Corriere della Sera, 2 aprile 2019
La felicità? In Finlandia
«La felicità non è l’assenza di problemi, ma la capacità di affrontarli», diceva Montesquieu nel diciottesimo secolo. Ma già per i grandi poeti tragici la felicità era un vero e proprio «viaggio filosofico», direbbe oggi Frédéric Lenoir. Che arriva fino ai giorni nostri tanto da essere ormai argomento di discussione in azienda, sul lavoro, oltreché nella vita privata e in famiglia.

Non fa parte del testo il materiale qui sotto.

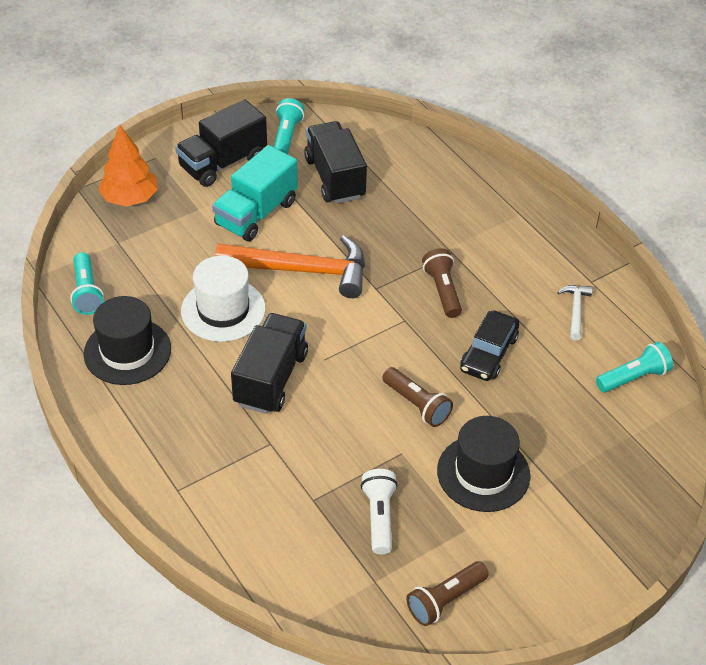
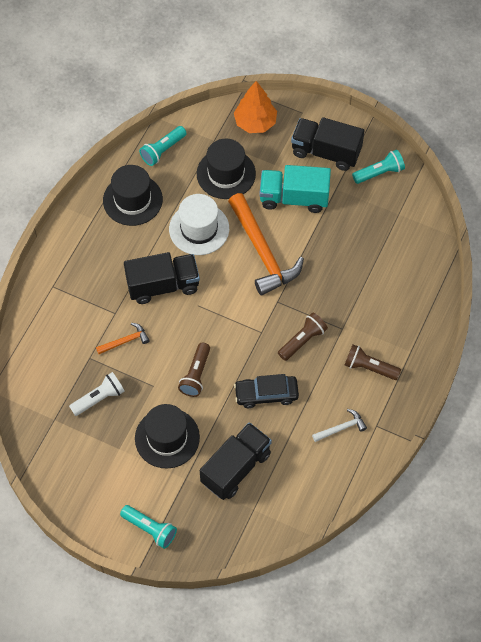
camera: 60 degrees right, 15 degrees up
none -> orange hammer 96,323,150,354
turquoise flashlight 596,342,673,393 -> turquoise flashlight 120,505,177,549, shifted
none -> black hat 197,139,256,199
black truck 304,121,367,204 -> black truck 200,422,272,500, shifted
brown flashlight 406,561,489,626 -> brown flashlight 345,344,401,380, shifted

Le Nazioni Unite, da otto anni a questa parte, pubblicano un report sui Paesi più felici al mondo che tiene conto di fattori come prosperità economica, aspettativa di vita, stato del welfare e libertà individuale. Il risultato? Chi cerca la felicità dovrebbe pensare a trasferirsi in Finlandia o comunque in Nord Europa. Perché in testa alla classifica ci sono tre Paesi scandinavi: oltre alla Finlandia, al primo posto, si piazzano sul podio Danimarca e Norvegia. E l’Italia? Sebbene sia lontana dalla vetta, è più felice che in passato, risalita dal 47esimo posto dell’anno scorso al 36esimo. Vale però la pena notare che nella classifica che valuta le differenze tra i rapporti del 2005-08 e quello del 2016-18, il nostro Paese è uno dei venti più grandi, insieme alla Spagna, a registrare un calo di livelli di felicità rispetto ai livelli pre-crisi. Anche se non mancano altri aspetti positivi, primo fra tutti la speranza di vita in buona salute (per cui risultiamo settimi in classifica), insieme al sostegno sociale grazie alla famiglia e agli amici (23esimo posto).
«Due terzi dell’economia proviene dal settore privato, se si vuole cambiare la società bisogna cambiare le imprese» ha detto ieri Andrea Illy all’Università Bocconi di Milano dove si è tenuta la presentazione italiana del report delle Nazioni Unite, realizzato in partnership con la Fondazione Ernesto Illy. All’incontro hanno partecipato, tra gli altri, gli economisti Jeffrey D. Sachs, John F.Helliwell, Jan-Emmanuel De Neve insieme al demografo Francesco Billari. «Bisogna diffondere la consapevolezza che le aziende sono istituzioni sociali, con il fine di creare progresso e sviluppo – ha precisato Illy —. È il modello della stakeholder company che dobbiamo far crescere in Italia. Questa nuova edizione del rapporto arriva in un momento di transizione verso una nuova di deglobalizzazione di fondo. Questo genera un senso di incertezza e la felicità sociale è sempre più rilevante. Per la nostra azienda di famiglia la felicità e la sostenibilità sono centrali: vediamo il caffè come un generatore di un circolo virtuoso che porta benessere a chi lo consuma e sviluppo sociale nei Paesi in cui è prodotto. È la bevanda della felicità». D’accordo l’economista americano Jeffrey D. Sachs, che si è concesso il lusso di una battuta: «Il concetto stesso di felicità, come sappiamo, è soggettivo. Ma volete sapere come la penso io? A me basta essere in Italia davanti a una tazzina di caffè e sono felice».